17 Maar op den berg Sions zal ontkoming zijn, en hij zal een heiligheid zijn; en die van het huis Jakobs zullen hun erfgoederen erfelijk bezitten.

18 En Jakobs huis zal een vuur zijn, en Jozefs huis een vlam, en Ezau's huis tot een stoppel; en zij zullen tegen hen ontbranden, en zullen ze verteren, zodat Ezau's huis geen overgeblevene zal hebben; want de HEERE heeft het gesproken.

19 En die van het zuiden zullen Ezau's gebergte, en die van de laagte zullen de Filistijnen erfelijk bezitten; ja, zij zullen het veld van Efraim en het veld van Samaria erfelijk bezitten; en Benjamin Gilead.

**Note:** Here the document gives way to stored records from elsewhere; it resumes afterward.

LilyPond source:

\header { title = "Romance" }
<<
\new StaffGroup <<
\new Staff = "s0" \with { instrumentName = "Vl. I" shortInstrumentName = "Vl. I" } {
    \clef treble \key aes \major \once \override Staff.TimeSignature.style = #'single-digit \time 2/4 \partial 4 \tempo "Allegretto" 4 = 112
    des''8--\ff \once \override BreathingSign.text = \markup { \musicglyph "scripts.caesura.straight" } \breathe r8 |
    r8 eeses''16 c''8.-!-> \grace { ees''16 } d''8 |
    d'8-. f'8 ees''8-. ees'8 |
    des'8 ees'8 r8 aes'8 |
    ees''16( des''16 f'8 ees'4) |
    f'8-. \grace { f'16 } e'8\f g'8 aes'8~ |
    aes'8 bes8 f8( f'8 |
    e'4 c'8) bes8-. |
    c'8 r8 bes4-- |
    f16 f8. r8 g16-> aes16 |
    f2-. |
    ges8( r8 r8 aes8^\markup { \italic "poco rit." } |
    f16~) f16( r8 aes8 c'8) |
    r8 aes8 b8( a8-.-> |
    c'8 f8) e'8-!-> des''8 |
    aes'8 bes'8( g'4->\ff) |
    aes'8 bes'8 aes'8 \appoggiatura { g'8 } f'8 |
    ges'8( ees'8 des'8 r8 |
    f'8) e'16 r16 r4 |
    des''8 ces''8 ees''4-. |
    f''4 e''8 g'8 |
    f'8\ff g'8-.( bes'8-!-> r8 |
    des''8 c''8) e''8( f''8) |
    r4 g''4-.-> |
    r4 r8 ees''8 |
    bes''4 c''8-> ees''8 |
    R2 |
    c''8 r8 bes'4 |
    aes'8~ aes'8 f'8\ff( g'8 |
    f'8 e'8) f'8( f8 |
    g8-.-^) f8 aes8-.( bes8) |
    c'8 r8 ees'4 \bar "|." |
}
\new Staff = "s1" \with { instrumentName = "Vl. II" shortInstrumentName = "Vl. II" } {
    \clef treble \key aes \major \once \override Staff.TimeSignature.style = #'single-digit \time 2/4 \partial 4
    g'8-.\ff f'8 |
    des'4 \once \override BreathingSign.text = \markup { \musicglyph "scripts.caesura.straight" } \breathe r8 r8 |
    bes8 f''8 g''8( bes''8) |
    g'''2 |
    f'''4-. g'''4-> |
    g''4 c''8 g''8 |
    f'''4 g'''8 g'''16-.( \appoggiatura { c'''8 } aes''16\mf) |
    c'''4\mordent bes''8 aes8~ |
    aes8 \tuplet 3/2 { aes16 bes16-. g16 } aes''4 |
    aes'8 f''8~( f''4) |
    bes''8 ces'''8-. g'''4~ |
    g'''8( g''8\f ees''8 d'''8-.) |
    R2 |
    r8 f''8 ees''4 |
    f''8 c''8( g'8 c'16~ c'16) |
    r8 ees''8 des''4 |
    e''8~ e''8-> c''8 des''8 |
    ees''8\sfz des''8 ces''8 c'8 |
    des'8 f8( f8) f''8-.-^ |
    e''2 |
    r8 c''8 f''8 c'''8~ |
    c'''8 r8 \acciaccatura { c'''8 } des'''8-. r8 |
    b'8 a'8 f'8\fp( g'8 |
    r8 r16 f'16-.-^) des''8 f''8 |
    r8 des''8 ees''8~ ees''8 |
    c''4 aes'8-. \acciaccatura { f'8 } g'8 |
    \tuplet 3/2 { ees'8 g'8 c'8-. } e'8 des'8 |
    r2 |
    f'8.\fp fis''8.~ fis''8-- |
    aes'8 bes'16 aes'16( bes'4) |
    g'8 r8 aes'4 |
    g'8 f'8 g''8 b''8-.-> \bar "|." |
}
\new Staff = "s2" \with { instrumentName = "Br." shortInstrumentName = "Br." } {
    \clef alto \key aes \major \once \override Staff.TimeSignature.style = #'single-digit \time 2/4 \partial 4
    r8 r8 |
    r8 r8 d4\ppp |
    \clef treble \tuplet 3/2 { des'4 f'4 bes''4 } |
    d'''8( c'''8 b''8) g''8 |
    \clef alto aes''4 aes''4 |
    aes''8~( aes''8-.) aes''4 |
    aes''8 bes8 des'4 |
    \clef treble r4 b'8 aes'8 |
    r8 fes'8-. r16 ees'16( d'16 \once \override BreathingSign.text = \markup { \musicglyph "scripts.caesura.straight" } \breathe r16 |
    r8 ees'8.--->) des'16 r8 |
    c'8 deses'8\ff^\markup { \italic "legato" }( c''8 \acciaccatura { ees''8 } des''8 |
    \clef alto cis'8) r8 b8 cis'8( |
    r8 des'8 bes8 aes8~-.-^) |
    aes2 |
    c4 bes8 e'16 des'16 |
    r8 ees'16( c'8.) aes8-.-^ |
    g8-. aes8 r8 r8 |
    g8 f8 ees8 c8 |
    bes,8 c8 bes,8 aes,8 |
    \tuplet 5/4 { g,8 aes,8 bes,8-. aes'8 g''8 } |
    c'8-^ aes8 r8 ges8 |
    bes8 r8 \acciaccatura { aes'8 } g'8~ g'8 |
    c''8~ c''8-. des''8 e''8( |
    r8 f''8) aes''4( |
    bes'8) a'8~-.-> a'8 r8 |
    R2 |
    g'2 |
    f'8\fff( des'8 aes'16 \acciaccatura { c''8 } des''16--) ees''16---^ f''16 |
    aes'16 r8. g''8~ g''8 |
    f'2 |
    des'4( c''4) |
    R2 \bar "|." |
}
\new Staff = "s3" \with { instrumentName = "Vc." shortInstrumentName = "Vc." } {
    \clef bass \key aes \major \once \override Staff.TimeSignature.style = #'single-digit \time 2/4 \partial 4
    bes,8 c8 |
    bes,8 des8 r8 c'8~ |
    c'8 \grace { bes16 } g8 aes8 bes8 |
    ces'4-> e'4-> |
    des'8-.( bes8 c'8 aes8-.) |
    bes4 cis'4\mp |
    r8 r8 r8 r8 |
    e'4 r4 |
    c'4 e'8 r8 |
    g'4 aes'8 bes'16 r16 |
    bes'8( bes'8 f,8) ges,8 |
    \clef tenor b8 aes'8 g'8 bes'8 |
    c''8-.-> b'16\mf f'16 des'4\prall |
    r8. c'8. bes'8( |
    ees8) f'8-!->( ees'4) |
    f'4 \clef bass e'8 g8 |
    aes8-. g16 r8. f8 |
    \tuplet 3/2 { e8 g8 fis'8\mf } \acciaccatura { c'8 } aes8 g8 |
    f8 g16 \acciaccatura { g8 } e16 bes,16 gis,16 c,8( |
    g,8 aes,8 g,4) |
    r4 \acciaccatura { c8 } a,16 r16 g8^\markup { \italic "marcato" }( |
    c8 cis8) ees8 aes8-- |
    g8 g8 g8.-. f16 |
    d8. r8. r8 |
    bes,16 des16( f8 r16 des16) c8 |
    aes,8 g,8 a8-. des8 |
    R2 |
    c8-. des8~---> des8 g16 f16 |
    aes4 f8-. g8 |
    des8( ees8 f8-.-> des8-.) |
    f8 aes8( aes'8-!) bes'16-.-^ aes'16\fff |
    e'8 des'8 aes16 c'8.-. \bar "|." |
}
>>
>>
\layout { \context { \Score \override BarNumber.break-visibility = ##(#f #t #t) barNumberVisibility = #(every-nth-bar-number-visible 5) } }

20 En de gevankelijk weggevoerden van dit heir der kinderen Israels, hetgeen der Kanaanieten was, tot Zarfath toe; en de gevankelijk weggevoerden van Jeruzalem, hetgeen in Sefarad is, zij zullen de steden van het zuiden erfelijk bezitten.

21 En er zullen heilanden op den berg Sions opkomen, om Ezau's gebergte te richten; en het koninkrijk zal des HEEREN zijn.